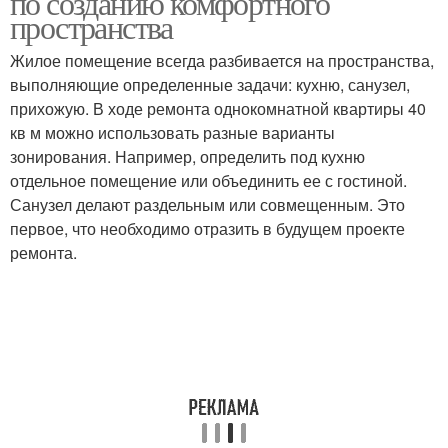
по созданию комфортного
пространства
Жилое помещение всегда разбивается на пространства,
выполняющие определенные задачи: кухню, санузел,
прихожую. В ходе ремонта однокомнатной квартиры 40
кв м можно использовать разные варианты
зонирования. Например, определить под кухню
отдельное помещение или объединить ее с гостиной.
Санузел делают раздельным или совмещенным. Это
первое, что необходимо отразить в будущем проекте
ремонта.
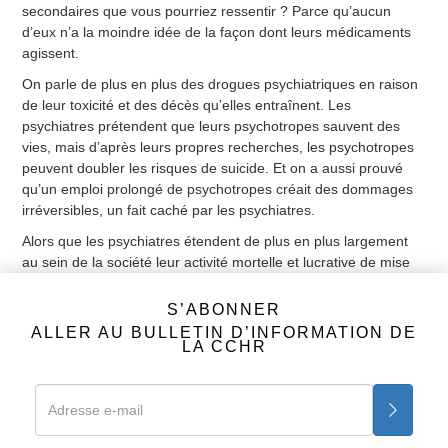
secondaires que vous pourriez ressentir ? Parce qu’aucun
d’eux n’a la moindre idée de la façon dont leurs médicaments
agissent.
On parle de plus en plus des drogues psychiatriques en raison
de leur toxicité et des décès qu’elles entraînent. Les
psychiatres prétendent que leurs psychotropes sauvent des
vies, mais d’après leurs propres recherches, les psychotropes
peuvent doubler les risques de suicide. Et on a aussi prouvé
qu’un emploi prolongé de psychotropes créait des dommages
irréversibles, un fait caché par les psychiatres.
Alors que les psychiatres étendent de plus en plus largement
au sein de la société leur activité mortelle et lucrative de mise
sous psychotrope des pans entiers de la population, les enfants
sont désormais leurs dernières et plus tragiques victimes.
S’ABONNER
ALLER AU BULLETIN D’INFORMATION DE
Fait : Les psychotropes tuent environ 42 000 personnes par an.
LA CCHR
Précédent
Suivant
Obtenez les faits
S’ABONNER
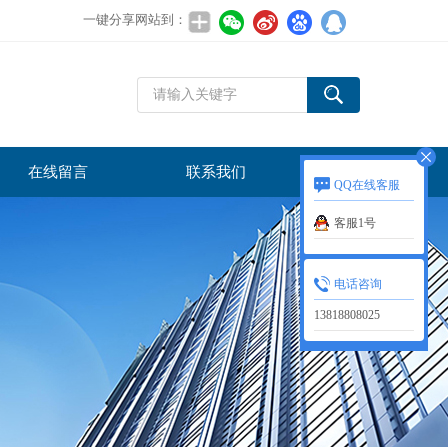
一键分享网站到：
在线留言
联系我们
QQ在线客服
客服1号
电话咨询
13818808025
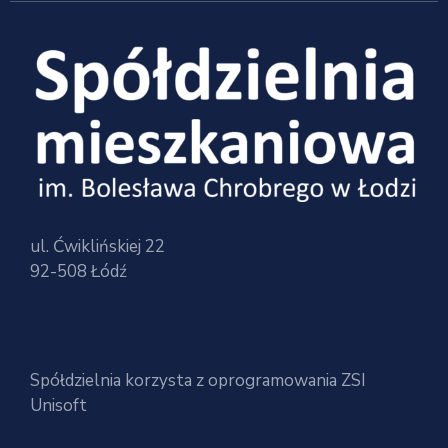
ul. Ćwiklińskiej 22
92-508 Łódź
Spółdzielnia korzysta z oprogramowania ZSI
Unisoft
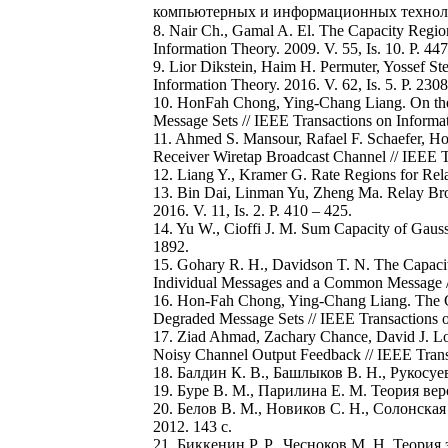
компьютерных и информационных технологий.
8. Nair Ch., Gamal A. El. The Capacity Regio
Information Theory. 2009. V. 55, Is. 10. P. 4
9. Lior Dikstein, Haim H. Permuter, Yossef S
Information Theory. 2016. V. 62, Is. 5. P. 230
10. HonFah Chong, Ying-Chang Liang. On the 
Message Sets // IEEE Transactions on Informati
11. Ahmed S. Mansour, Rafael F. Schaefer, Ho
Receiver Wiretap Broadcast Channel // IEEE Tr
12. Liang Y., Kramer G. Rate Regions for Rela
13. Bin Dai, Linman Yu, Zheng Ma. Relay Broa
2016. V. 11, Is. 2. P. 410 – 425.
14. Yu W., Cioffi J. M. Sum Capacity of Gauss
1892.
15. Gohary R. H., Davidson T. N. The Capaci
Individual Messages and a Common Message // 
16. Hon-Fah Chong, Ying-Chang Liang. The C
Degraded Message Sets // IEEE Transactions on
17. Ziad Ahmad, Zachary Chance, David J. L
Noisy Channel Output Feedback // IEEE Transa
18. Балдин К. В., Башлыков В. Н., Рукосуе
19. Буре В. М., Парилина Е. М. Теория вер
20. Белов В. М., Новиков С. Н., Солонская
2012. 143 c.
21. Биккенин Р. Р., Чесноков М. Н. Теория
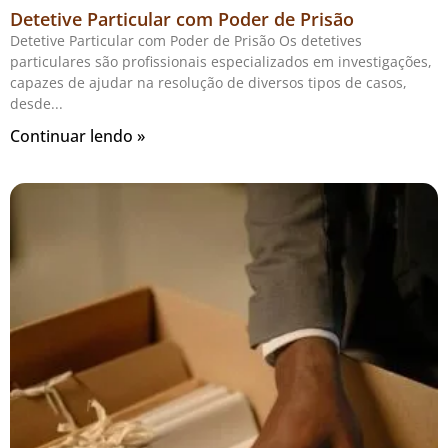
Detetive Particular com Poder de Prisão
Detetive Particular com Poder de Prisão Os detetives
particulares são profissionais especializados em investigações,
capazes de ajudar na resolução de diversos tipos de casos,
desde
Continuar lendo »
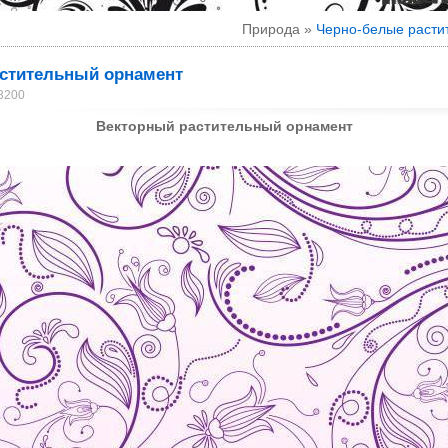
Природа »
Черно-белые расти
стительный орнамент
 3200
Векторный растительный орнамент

...

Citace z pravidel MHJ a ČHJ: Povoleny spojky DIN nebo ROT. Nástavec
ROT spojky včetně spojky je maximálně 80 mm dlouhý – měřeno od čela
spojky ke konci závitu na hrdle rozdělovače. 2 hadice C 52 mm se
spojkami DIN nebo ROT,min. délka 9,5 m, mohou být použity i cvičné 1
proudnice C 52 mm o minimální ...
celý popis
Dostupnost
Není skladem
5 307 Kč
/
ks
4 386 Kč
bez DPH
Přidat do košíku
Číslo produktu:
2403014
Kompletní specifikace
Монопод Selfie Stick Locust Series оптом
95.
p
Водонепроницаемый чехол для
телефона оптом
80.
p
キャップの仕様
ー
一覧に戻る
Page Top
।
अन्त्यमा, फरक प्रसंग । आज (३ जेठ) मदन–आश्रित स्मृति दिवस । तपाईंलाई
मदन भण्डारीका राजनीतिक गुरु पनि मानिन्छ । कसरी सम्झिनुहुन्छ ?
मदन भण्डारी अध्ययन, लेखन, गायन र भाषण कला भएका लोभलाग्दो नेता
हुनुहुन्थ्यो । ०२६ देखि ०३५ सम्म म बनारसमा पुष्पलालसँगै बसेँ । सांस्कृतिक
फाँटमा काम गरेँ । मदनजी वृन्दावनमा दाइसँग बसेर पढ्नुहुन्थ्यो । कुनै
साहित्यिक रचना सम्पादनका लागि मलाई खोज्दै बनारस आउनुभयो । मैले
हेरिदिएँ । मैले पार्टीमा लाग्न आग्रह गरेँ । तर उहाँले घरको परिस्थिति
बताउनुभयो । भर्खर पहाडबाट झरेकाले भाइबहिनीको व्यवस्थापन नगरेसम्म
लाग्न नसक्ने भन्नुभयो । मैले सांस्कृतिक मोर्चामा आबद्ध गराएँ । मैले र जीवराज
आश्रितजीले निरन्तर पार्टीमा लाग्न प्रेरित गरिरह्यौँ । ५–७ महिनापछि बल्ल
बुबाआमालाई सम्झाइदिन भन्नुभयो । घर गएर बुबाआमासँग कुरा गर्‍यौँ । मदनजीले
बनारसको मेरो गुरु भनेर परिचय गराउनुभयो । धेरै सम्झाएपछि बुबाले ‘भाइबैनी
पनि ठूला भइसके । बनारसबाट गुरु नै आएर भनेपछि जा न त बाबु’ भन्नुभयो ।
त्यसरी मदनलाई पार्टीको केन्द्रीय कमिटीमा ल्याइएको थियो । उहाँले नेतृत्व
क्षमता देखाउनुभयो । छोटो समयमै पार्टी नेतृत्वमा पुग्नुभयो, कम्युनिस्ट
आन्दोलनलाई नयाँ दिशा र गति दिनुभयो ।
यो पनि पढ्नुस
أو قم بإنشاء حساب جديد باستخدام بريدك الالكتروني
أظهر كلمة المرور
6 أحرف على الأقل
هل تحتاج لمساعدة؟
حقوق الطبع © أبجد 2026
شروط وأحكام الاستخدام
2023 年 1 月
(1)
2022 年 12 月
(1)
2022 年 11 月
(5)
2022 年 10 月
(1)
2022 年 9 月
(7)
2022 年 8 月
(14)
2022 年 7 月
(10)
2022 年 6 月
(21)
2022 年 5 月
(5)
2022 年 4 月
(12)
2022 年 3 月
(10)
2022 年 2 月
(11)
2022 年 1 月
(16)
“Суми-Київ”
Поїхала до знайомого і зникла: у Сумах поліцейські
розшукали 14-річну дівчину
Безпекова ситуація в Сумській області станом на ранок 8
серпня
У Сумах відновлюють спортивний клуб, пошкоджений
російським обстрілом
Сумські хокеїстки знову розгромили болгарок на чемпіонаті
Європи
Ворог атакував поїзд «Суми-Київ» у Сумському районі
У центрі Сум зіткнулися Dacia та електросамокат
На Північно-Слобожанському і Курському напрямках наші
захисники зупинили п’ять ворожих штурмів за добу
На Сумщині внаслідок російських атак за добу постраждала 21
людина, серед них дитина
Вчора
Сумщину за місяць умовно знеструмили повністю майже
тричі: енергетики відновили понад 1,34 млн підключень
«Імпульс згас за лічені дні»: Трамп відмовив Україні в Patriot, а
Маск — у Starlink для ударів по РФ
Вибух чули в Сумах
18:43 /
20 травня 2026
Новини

...

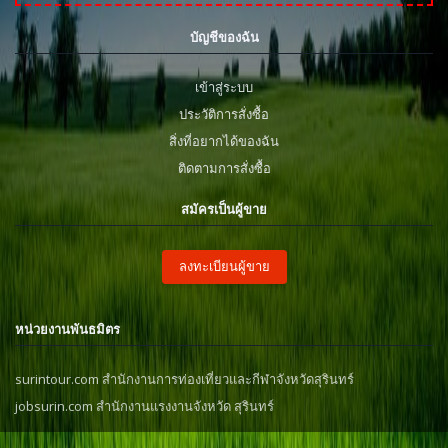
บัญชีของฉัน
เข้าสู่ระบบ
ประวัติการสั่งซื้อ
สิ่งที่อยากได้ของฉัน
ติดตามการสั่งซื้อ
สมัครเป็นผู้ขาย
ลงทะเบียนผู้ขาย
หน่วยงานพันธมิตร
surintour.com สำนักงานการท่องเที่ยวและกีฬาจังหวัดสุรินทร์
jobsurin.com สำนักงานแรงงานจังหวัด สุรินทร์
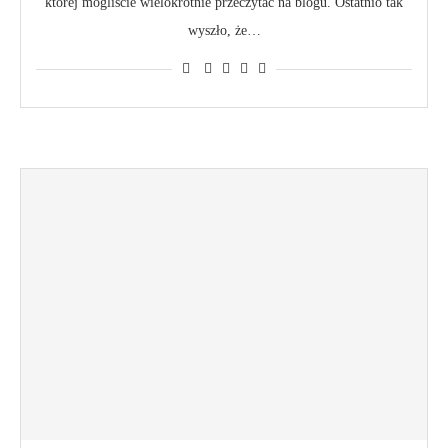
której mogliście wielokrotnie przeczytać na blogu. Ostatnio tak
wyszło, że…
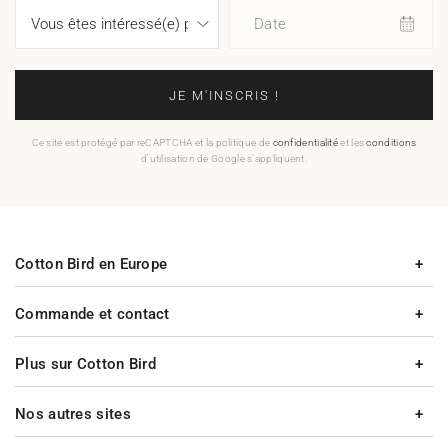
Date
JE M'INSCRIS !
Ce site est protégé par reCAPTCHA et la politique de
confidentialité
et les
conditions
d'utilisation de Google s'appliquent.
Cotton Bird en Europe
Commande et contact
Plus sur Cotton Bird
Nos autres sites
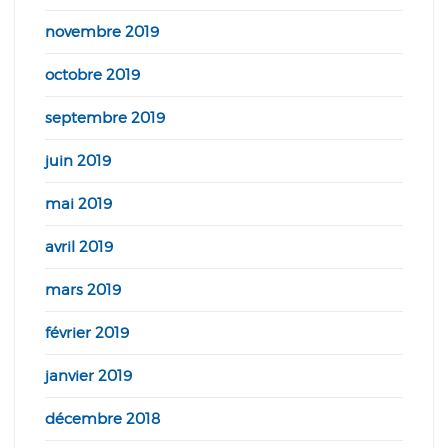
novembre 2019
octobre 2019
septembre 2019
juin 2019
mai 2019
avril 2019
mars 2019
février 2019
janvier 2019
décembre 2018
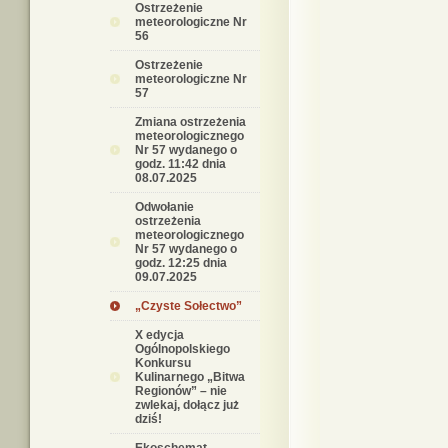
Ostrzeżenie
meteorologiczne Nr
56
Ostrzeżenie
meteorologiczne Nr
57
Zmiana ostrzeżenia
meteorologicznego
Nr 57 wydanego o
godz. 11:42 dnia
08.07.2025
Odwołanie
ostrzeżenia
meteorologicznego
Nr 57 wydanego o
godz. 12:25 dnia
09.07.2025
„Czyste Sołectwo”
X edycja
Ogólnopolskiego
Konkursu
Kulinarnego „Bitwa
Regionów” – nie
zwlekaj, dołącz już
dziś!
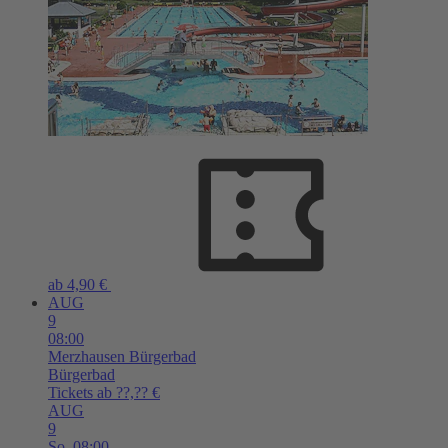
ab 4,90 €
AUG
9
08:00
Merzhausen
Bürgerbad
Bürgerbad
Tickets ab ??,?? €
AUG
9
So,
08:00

- **Work task**
Update everything in the data from the line containing "ul. Ćwiklińskiej 22" down to the line containing "Векторный растительный орнамент", both included, by replacing "Spółdzielnia" with "Wspólnota" and leaving all else unchanged. Give only those lines, without the pictures.

- **Solution**
ul. Ćwiklińskiej 22
92-508 Łódź
Wspólnota korzysta z oprogramowania ZSI
Unisoft
компьютерных и информационных технологий.
8. Nair Ch., Gamal A. El. The Capacity Regio
Information Theory. 2009. V. 55, Is. 10. P. 4
9. Lior Dikstein, Haim H. Permuter, Yossef S
Information Theory. 2016. V. 62, Is. 5. P. 230
10. HonFah Chong, Ying-Chang Liang. On the 
Message Sets // IEEE Transactions on Informati
11. Ahmed S. Mansour, Rafael F. Schaefer, Ho
Receiver Wiretap Broadcast Channel // IEEE Tr
12. Liang Y., Kramer G. Rate Regions for Rela
13. Bin Dai, Linman Yu, Zheng Ma. Relay Broa
2016. V. 11, Is. 2. P. 410 – 425.
14. Yu W., Cioffi J. M. Sum Capacity of Gauss
1892.
15. Gohary R. H., Davidson T. N. The Capaci
Individual Messages and a Common Message // 
16. Hon-Fah Chong, Ying-Chang Liang. The C
Degraded Message Sets // IEEE Transactions on
17. Ziad Ahmad, Zachary Chance, David J. L
Noisy Channel Output Feedback // IEEE Transa
18. Балдин К. В., Башлыков В. Н., Рукосуе
19. Буре В. М., Парилина Е. М. Теория вер
20. Белов В. М., Новиков С. Н., Солонская
2012. 143 c.
21. Биккенин Р. Р., Чесноков М. Н. Теория
Detetive Particular com Poder de Prisão
Detetive Particular com Poder de Prisão Os detetives
particulares são profissionais especializados em investigações,
capazes de ajudar na resolução de diversos tipos de casos,
desde
Continuar lendo »
Природа »
Черно-белые расти
стительный орнамент
 3200
Векторный растительный орнамент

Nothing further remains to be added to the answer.